By Jeffrey A. Roberts
CFOIC Executive Director
An Arvada resident who sued his city for using secret ballots to fill a council vacancy can indeed show that he was injured by the closed-door process, the Colorado Court of Appeals ruled Thursday in overturning a district judge’s decision to dismiss the case.
Russell Weisfield had alleged that Arvada council members ignored Colorado’s Open Meetings Law (aka the Sunshine Law) when they voted four times by secret ballot in January 2014 to eliminate candidates for a vacant council seat.
His suit was tossed, not on the merits of his argument, but because the judge said Weisfield lacked legal standing. Jefferson County District Court Judge Margie Enquist ruled that Weisfield couldn’t show he had been personally harmed by the council’s secret votes because he wasn’t among the finalists for the vacancy and never claimed that the appointee, Jerry Marks, failed to “adequately represent his interests” as a resident of Arvada’s council District 1.
The Court of Appeals broadly rejected Enquist’s decision and sent the case back to district court.
“We conclude that Weisfield has a legally protected interest in having his city council fill the District 1 vacancy in a manner that complies with the Open Meetings Law,” the appellate court’s decision says. Weisfield, it adds, is not required to show that he was a candidate for the vacant seat or that Marks “somehow acted against his personal interests. Weisfield’s allegation that he was deprived of access to information about how the council members voted is sufficient to demonstrate an injury in fact.”

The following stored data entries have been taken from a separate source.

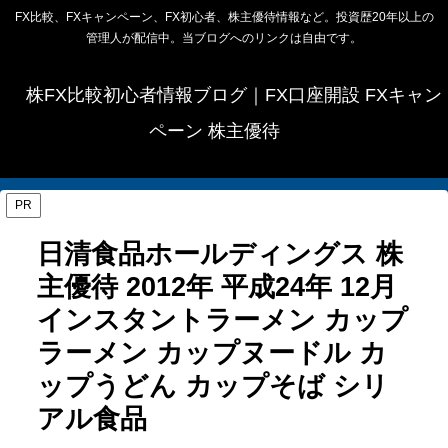
FX比較、FXキャンペーン、FX初心者、株主優待情報など。投資歴20年以上の
管理人が配信中。当ブログへのリンクは自由です。
株FX比較初心者情報ブログ｜FX口座開設 FXキャン
ペーン 株主優待
PR
日清食品ホールディングス 株
主優待 2012年 平成24年 12月
インスタントラーメン カップ
ラーメン カップヌードル カ
ップうどん カップそば シリ
アル食品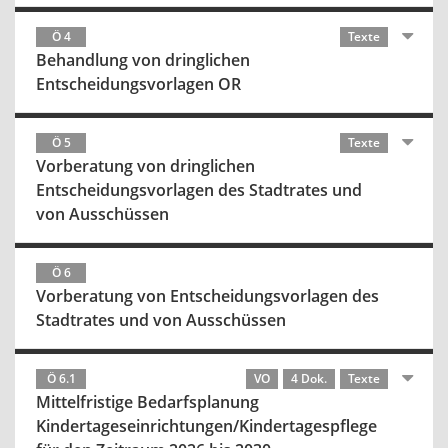
Ö 4
Texte
Behandlung von dringlichen
Entscheidungsvorlagen OR
Ö 5
Texte
Vorberatung von dringlichen
Entscheidungsvorlagen des Stadtrates und
von Ausschüssen
Ö 6
Vorberatung von Entscheidungsvorlagen des
Stadtrates und von Ausschüssen
Ö 6.1
VO
4 Dok.
Texte
Mittelfristige Bedarfsplanung
Kindertageseinrichtungen/Kindertagespflege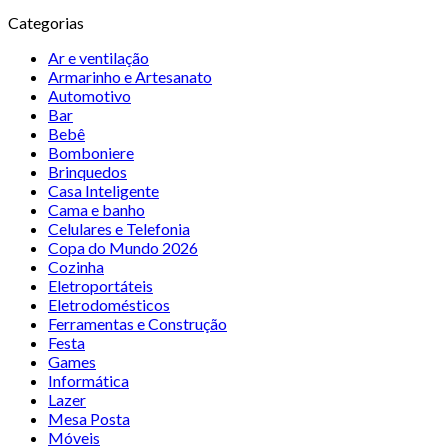
Categorias
Ar e ventilação
Armarinho e Artesanato
Automotivo
Bar
Bebê
Bomboniere
Brinquedos
Casa Inteligente
Cama e banho
Celulares e Telefonia
Copa do Mundo 2026
Cozinha
Eletroportáteis
Eletrodomésticos
Ferramentas e Construção
Festa
Games
Informática
Lazer
Mesa Posta
Móveis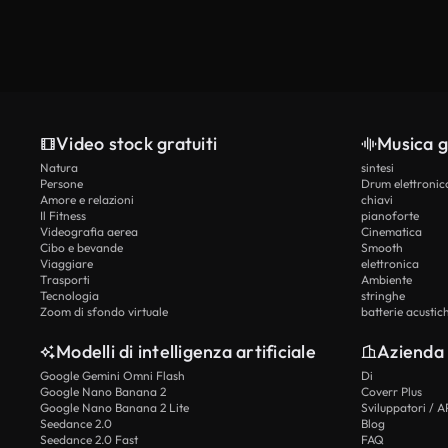
Video stock gratuiti
Musica g
Natura
sintesi
Persone
Drum elettronic
Amore e relazioni
chiavi
Il Fitness
pianoforte
Videografia aerea
Cinematica
Cibo e bevande
Smooth
Viaggiare
elettronica
Trasporti
Ambiente
Tecnologia
stringhe
Zoom di sfondo virtuale
batterie acustic
Modelli di intelligenza artificiale
Azienda
Google Gemini Omni Flash
Di
Google Nano Banana 2
Coverr Plus
Google Nano Banana 2 Lite
Sviluppatori / A
Seedance 2.0
Blog
Seedance 2.0 Fast
FAQ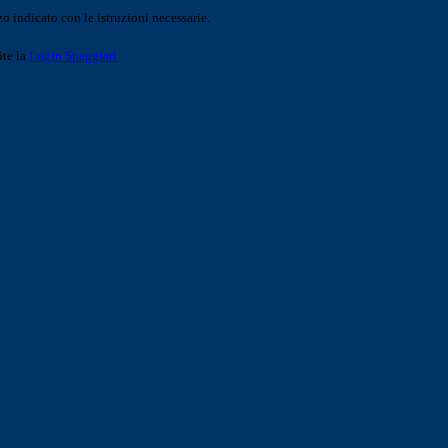
o indicato con le istruzioni necessarie.
ite la
Login Spaggiari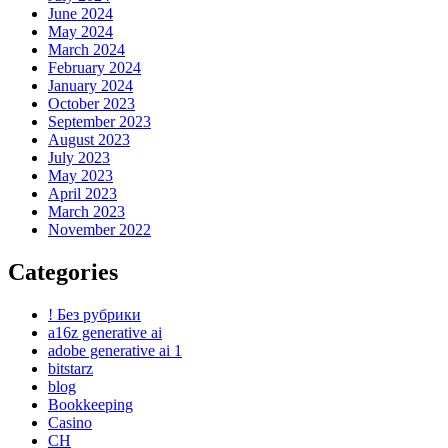
June 2024
May 2024
March 2024
February 2024
January 2024
October 2023
September 2023
August 2023
July 2023
May 2023
April 2023
March 2023
November 2022
Categories
! Без рубрики
a16z generative ai
adobe generative ai 1
bitstarz
blog
Bookkeeping
Casino
CH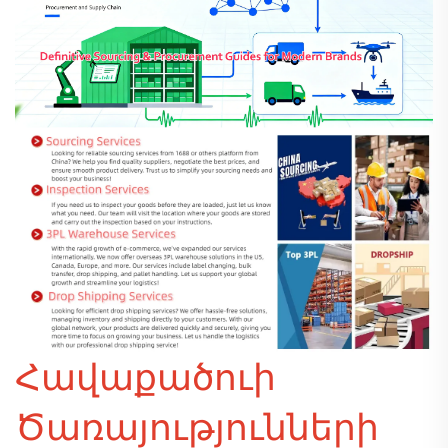
Հավաքածուի
Ծառայությունների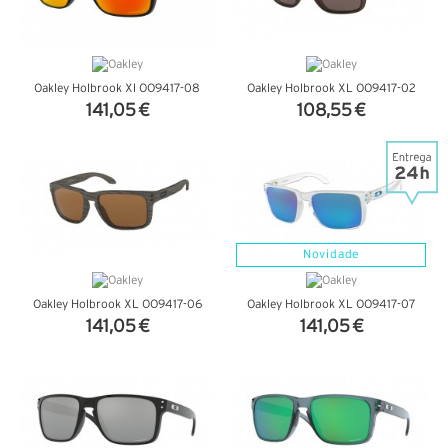
Oakley Holbrook Xl OO9417-08
Oakley Holbrook XL OO9417-02
141,05 €
108,55 €
VER DETALHES
VER DETALHES
Novidade
Oakley Holbrook XL OO9417-06
Oakley Holbrook XL OO9417-07
141,05 €
141,05 €
VER DETALHES
VER DETALHES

The Sunshine Law “articulates an interest in having public business conducted openly and provides a mechanism for private citizens to protect that interest,” the Court of Appeals said. “We, therefore, conclude that the statute creates a legally protected interest on behalf of Colorado citizens in having public bodies conduct public business openly in conformity with its provisions.”
“I’m glad that the court concluded what I always believed was true – namely that I have the right to know how my city council voted,” said Weisfield, who is represented by Denver attorney Elliot Fladen. “Sadly,” he added, “the case continues and is not yet resolved.”
Maria VanderKolk, communications manager for Arvada, said the city attorney’s office is reviewing the decision and will be discussing it with the city council at a later date.
With the lawsuit back in district court, the judge may consider a motion from Arvada to dismiss the case on others grounds. Arvada argues that, as a home rule city, the Colorado Constitution allows it to set its own procedural rules for matters involving municipal elections. The city also contends that the Open Meetings Law does not dictate how a home-rule municipality must conduct the process for filling a council vacancy.
“Therefore, while the meetings themselves must comport with the Colorado Open Meetings Law, the statute is not applicable to city council vacancies,” Arvada’s motion says.
The secret ballots provision of the Sunshine Law was enacted in 2012. It generally prohibits the state or any local public body from voting in secret to adopt “any proposed policy, position, resolution, rule, or regulation” or to take “formal action.”
The state legislature enacted the prohibition against secret ballots following a Court of Appeals ruling that the Fort Morgan City Council did not violate the Sunshine Law when it used anonymous written ballots to appoint two council members and a municipal judge in 2009 and 2010.
Last year, reacting to the dismissal of Weisfield’s case in district court, the legislature approved HB 14-1390 without a single “no” vote. The measure, signed by Gov. John Hickenlooper last June, ensures that anyone has legal standing to challenge violations of the Sunshine Law.